Introduction to postcard"
In postcard: Estimating Marginal Effects with Prognostic Covariate Adjustment

knitr::opts_chunk$set(
  collapse = TRUE,
  comment = "#>"
)

Setup-chunk to load the package, set a seed and turn off verbosity for the rendering of the vignette.

library(postcard)
withr::local_seed(1395878)
withr::local_options(list(postcard.verbose = 0))

postcard provides tools for accurately estimating marginal effects using plug-in estimation with GLMs, including increasing precision using prognostic covariate adjustment. See Powering RCTs for marginal effects with GLMs using prognostic score adjustment by Højbjerre-Frandsen et. al (2025).

Plug-in estimation of marginal effects and variance estimation using influence functions

The use of plug-in estimation and influence functions can help us obtain more accurate estimates. Coupled with prognostic covariate adjustment, we can increase the precision of our estimates and obtain a higher power with sacrificing control over the type I error rate.

Introductory examples on the use of rctglm() and rctglm_with_prognosticscore() functions are available here. For more details, see vignette("model-fit").

Simulating data for exploratory analyses

First, we simulate some data to be able to enable showcasing of the functionalities. For this we use the glm_data() function from the package, where the user can specify an expression alongside variables and a family of the response to then simulate a response from a GLM with linear predictor given by the expression provided.

n <- 1000
b0 <- 1
b1 <- 3
b2 <- 2

# Simulate data with a non-linear effect
dat_treat <- glm_data(
  Y ~ b0+b1*sin(W)^2+b2*A,
  W = runif(n, min = -2, max = 2),
  A = rbinom(n, 1, prob = 1/2),
  family = gaussian() # Default value
)

Fitting `rctglm()` without prognostic covariate adjustment

The rctglm() function estimates any specified estimand using plug-in estimation for randomised clinical trials and estimates the variance using the influence function of the marginal effect estimand.

The interface of rctglm() is similar to that of the stats::glm() function but with an added mandatory specification of

The randomisation variable in data, usually being the (name of) the treatment variable
The randomisation ratio - the probability of being allocated to group 1 (rather than 0)
- As a default, a ratio of 1's in data is used
An estimand function
- As a default, the function takes the average treatment effect (ATE) as the estimand

Thus, we can estimate the ATE by simply writing the below:

Note that as a default, verbose = 2, meaning that information about the algorithm is printed to the console. However, here we suppress this behavior. See more in vignette("model-fit").
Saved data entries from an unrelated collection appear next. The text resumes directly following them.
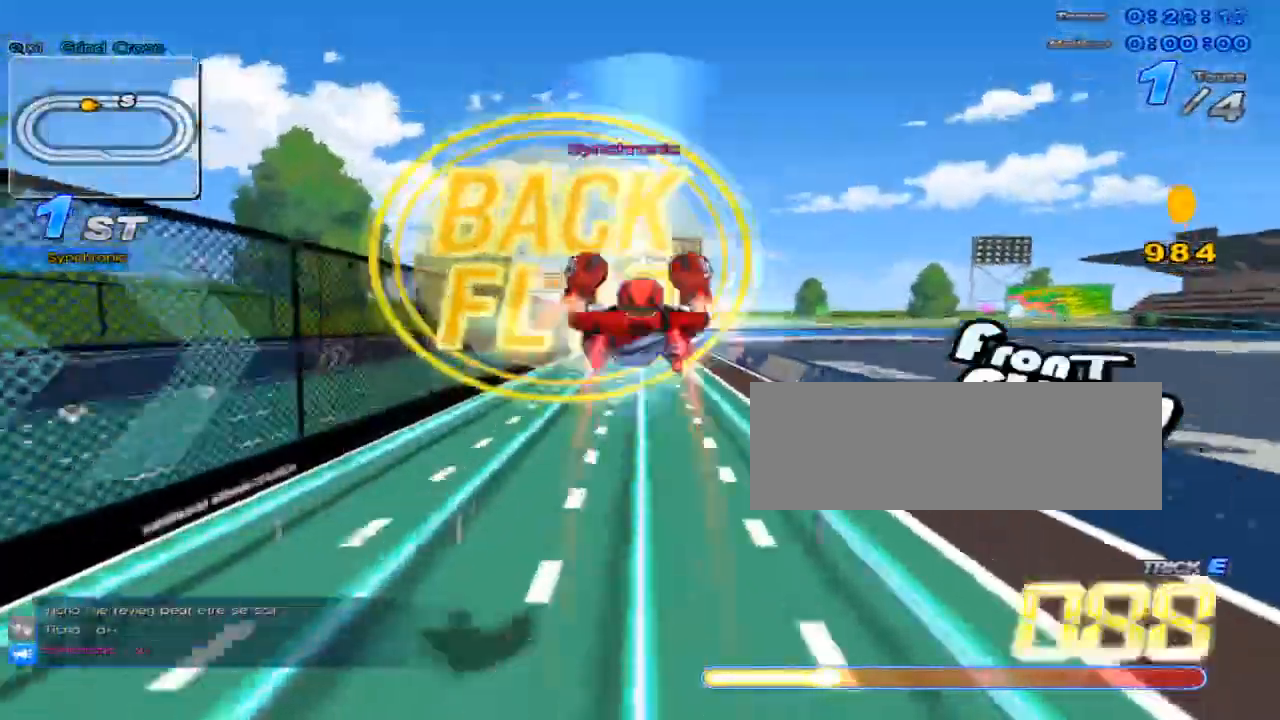
{"keys": ["c", "up", "x"], "events": [[384, "w", "down"], [417, "x", "down"], [484, "c", "down"], [484, "w", "up"]]}
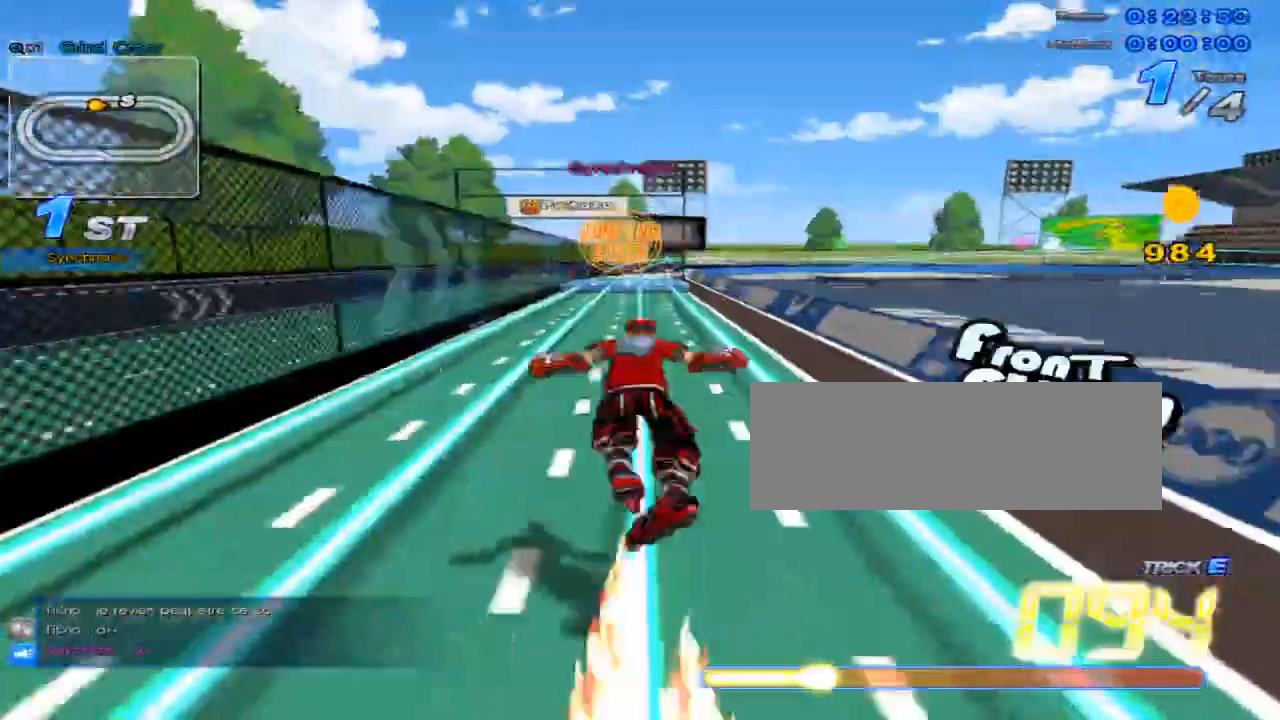
{"keys": ["up"], "events": [[50, "c", "up"], [50, "x", "up"]]}
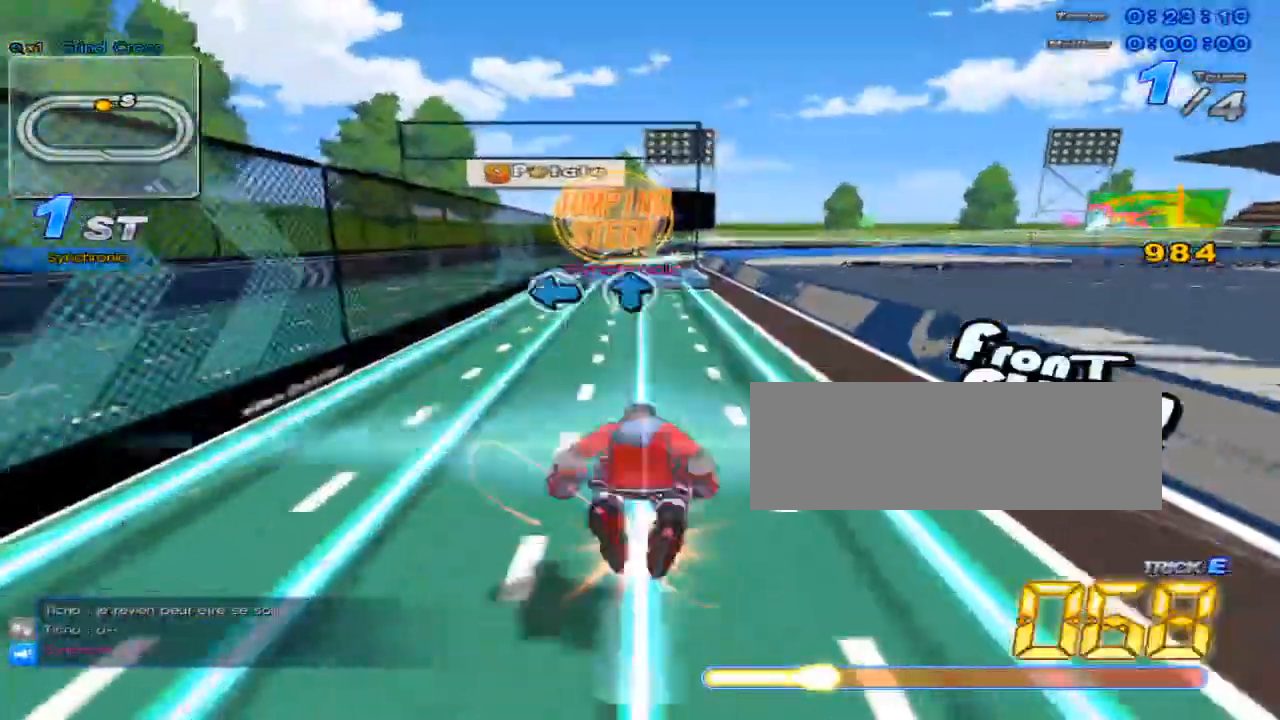
{"keys": ["up"], "events": [[33, "w", "down"], [67, "x", "down"], [100, "c", "down"], [150, "w", "up"], [184, "c", "up"], [184, "x", "up"]]}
ate <- rctglm(formula = Y ~ A * W,
              exposure_indicator = A,
              exposure_prob = 1/2,
              data = dat_treat,
              family = "gaussian") # Default value

This creates an rctglm object which prints as

ate

The structure of such an rctglm object is broken down in the Value section of the documentation in rctglm().

Methods available are estimand (or the shorthand est) which prints a data.frame with and estimate of the estimand and its standard error. A method for coef is also available to extract coefficients from the underlying glm fit.

est(ate)

See more info in the documentation page rctglm_methods().

Using prognostic covariate adjustment

The rctglm_with_prognosticscore() function uses the fit_best_learner() function to fit a prognostic model to historical data and then uses the prognostic model to predict \begin{align} \mathbb{E}[Y|X,A=0] \end{align}

for all observations in the current data set. These prognostic scores are then used as a covariate in the GLM when running rctglm().

Allowing the use of complex non-linear models to create such a prognostic score allows utilising information from potentially many variables, "catching" non-linear relationships and then using all this information in the GLM model using a single covariate adjustment.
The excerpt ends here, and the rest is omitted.